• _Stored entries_
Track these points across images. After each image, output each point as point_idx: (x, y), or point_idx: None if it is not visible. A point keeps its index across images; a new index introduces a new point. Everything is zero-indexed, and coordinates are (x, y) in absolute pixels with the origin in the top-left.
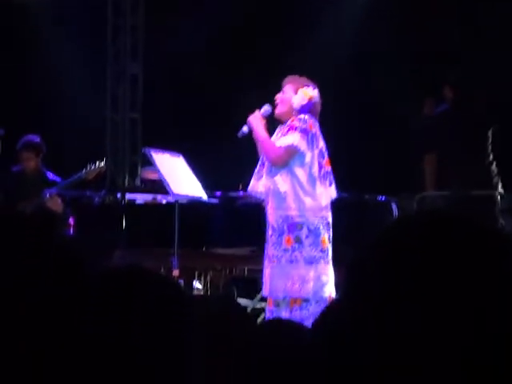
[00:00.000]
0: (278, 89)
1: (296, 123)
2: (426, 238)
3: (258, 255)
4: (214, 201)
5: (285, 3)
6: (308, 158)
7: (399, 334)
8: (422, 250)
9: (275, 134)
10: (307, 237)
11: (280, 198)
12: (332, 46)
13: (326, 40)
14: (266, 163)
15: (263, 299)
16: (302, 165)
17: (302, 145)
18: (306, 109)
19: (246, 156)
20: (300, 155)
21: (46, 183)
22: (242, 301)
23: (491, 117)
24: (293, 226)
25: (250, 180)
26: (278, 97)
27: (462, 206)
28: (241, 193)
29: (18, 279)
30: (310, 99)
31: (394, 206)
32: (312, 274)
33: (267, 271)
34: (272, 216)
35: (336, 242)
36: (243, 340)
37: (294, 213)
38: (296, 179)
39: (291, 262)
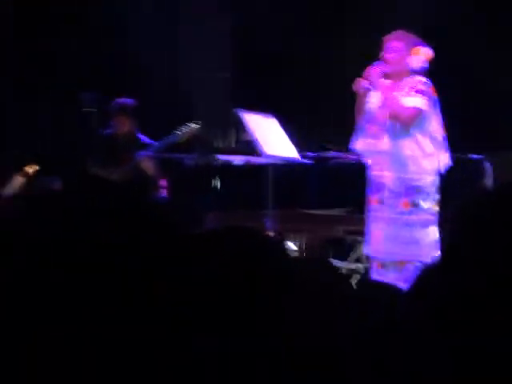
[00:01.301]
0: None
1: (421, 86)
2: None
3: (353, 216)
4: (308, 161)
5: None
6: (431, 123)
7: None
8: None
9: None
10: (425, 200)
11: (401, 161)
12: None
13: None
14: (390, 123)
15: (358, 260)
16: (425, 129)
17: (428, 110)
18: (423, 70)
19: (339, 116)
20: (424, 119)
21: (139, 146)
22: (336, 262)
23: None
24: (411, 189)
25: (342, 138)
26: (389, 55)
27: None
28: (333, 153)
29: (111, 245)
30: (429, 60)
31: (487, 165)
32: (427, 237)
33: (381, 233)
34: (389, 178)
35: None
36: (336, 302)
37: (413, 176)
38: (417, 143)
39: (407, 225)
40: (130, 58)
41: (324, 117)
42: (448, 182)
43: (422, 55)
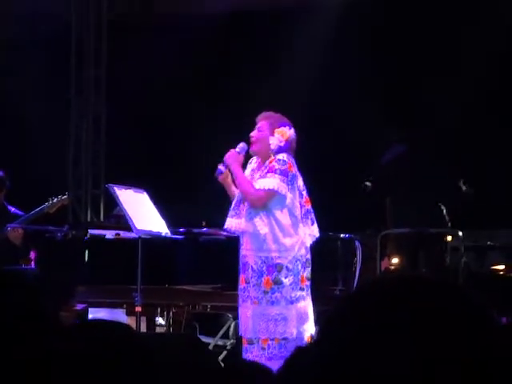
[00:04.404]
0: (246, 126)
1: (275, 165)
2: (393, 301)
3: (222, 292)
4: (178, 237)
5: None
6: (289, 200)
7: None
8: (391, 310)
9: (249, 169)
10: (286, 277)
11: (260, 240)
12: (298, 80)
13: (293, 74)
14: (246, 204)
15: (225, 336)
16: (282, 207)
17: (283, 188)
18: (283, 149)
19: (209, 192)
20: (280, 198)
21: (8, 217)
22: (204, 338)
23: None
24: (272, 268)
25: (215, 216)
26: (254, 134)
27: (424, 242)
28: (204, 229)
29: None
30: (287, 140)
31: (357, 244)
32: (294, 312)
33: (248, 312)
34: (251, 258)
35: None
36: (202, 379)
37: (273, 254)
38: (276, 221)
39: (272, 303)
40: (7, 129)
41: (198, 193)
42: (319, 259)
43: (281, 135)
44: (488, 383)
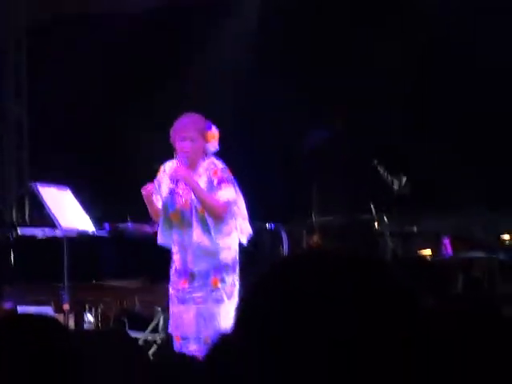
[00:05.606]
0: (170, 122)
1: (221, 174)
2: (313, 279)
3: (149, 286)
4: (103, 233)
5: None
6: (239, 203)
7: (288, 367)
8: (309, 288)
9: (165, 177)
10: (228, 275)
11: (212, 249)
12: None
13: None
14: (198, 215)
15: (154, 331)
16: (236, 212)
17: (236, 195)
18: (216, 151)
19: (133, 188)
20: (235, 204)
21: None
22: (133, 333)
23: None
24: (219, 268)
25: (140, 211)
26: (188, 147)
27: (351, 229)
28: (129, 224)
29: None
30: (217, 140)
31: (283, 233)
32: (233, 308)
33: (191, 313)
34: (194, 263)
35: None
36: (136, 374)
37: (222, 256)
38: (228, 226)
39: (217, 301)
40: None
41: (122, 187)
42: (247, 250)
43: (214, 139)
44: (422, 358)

• _REQUIRED WORK_
Please, without any pictures, retype the records exactly as they appear.

• _ANSWER TO THE EXERCISE_
Track these points across images. After each image, output each point as point_idx: (x, y), or point_idx: None if it is not visible. A point keeps its index across images; a new index introduces a new point. Everything is zero-indexed, and coordinates are (x, y) in absolute pixels with the origin in the top-left.
[00:00.000]
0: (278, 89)
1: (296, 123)
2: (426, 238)
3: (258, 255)
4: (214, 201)
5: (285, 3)
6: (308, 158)
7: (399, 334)
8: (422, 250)
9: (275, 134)
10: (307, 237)
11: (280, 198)
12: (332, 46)
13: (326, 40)
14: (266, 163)
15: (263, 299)
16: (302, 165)
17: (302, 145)
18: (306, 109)
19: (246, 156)
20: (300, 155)
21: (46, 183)
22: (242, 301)
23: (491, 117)
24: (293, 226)
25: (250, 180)
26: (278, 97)
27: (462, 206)
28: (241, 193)
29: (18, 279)
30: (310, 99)
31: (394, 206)
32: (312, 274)
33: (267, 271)
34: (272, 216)
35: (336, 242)
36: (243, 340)
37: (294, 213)
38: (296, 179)
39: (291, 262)
[00:01.301]
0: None
1: (421, 86)
2: None
3: (353, 216)
4: (308, 161)
5: None
6: (431, 123)
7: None
8: None
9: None
10: (425, 200)
11: (401, 161)
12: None
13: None
14: (390, 123)
15: (358, 260)
16: (425, 129)
17: (428, 110)
18: (423, 70)
19: (339, 116)
20: (424, 119)
21: (139, 146)
22: (336, 262)
23: None
24: (411, 189)
25: (342, 138)
26: (389, 55)
27: None
28: (333, 153)
29: (111, 245)
30: (429, 60)
31: (487, 165)
32: (427, 237)
33: (381, 233)
34: (389, 178)
35: None
36: (336, 302)
37: (413, 176)
38: (417, 143)
39: (407, 225)
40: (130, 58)
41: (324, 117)
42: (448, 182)
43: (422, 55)
[00:04.404]
0: (246, 126)
1: (275, 165)
2: (393, 301)
3: (222, 292)
4: (178, 237)
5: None
6: (289, 200)
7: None
8: (391, 310)
9: (249, 169)
10: (286, 277)
11: (260, 240)
12: (298, 80)
13: (293, 74)
14: (246, 204)
15: (225, 336)
16: (282, 207)
17: (283, 188)
18: (283, 149)
19: (209, 192)
20: (280, 198)
21: (8, 217)
22: (204, 338)
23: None
24: (272, 268)
25: (215, 216)
26: (254, 134)
27: (424, 242)
28: (204, 229)
29: None
30: (287, 140)
31: (357, 244)
32: (294, 312)
33: (248, 312)
34: (251, 258)
35: None
36: (202, 379)
37: (273, 254)
38: (276, 221)
39: (272, 303)
40: (7, 129)
41: (198, 193)
42: (319, 259)
43: (281, 135)
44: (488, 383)
[00:05.606]
0: (170, 122)
1: (221, 174)
2: (313, 279)
3: (149, 286)
4: (103, 233)
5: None
6: (239, 203)
7: (288, 367)
8: (309, 288)
9: (165, 177)
10: (228, 275)
11: (212, 249)
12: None
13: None
14: (198, 215)
15: (154, 331)
16: (236, 212)
17: (236, 195)
18: (216, 151)
19: (133, 188)
20: (235, 204)
21: None
22: (133, 333)
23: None
24: (219, 268)
25: (140, 211)
26: (188, 147)
27: (351, 229)
28: (129, 224)
29: None
30: (217, 140)
31: (283, 233)
32: (233, 308)
33: (191, 313)
34: (194, 263)
35: None
36: (136, 374)
37: (222, 256)
38: (228, 226)
39: (217, 301)
40: None
41: (122, 187)
42: (247, 250)
43: (214, 139)
44: (422, 358)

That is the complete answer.